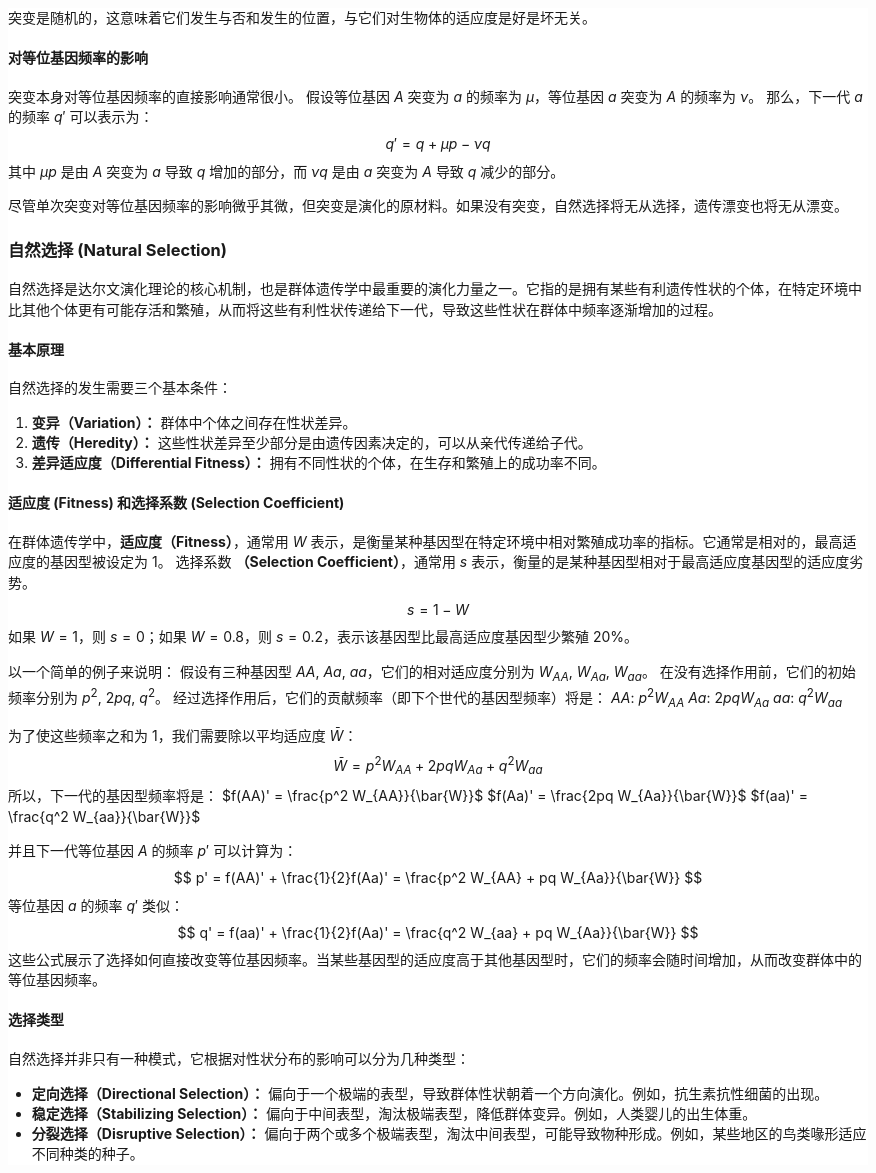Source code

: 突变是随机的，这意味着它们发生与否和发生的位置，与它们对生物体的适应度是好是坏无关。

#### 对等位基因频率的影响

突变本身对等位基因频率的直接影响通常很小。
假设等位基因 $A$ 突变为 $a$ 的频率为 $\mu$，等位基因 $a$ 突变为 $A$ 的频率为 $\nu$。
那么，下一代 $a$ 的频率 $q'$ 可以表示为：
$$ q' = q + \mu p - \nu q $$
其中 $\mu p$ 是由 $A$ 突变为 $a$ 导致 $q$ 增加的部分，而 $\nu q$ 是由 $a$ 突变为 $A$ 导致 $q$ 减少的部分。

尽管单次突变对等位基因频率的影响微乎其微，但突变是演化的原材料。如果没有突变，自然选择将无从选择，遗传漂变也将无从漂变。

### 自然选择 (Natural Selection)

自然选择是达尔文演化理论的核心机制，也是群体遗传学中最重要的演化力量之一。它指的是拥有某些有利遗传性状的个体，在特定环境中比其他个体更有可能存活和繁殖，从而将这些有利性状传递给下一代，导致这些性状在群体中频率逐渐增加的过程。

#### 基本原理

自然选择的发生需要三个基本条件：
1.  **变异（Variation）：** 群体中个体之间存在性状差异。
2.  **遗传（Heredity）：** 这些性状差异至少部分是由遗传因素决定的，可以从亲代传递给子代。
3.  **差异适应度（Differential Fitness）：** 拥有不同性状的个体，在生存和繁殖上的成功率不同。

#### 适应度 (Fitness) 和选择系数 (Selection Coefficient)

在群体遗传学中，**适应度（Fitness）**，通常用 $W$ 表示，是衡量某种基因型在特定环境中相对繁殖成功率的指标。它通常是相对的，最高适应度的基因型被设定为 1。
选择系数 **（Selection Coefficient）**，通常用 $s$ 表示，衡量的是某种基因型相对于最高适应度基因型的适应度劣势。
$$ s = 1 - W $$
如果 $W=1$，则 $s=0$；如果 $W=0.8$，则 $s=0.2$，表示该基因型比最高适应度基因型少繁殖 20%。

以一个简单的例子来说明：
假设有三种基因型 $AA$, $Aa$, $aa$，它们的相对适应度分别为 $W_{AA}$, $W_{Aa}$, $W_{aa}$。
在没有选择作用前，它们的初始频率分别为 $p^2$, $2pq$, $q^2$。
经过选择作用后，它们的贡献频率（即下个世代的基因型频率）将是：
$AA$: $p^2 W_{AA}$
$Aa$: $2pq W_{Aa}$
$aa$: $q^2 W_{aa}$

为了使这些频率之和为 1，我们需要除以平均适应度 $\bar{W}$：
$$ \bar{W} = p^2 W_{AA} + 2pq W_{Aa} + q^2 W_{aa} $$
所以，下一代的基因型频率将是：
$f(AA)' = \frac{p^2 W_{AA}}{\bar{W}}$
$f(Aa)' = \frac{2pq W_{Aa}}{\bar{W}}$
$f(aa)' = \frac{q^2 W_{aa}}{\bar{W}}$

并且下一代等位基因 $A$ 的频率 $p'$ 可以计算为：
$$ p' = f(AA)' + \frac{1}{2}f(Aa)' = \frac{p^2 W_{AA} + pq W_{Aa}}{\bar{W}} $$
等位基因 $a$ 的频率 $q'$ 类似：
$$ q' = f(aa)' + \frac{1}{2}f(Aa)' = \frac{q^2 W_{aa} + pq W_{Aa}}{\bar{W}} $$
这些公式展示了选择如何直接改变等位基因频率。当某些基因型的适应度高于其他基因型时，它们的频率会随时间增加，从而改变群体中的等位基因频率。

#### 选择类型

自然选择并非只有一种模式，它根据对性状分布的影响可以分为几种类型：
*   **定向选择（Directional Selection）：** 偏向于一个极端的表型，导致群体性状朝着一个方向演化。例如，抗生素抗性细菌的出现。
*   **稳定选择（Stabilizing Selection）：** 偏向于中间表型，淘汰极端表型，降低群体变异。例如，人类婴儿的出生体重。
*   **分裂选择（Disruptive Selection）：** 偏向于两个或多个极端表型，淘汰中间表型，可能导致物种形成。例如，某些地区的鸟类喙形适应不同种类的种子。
--
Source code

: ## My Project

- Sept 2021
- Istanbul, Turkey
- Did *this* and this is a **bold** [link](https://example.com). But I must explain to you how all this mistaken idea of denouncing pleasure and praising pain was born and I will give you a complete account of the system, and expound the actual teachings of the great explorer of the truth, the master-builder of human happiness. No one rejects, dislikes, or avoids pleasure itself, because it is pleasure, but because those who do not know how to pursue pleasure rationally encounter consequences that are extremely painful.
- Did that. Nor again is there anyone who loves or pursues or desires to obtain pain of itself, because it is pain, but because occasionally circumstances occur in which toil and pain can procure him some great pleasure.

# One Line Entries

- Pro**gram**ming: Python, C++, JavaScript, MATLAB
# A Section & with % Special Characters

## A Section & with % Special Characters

• [Task requirements]:
Every line above that holds the word "Section" is to be found and copied.

• [The answer]:
# A Section & with % Special Characters
## A Section & with % Special Characters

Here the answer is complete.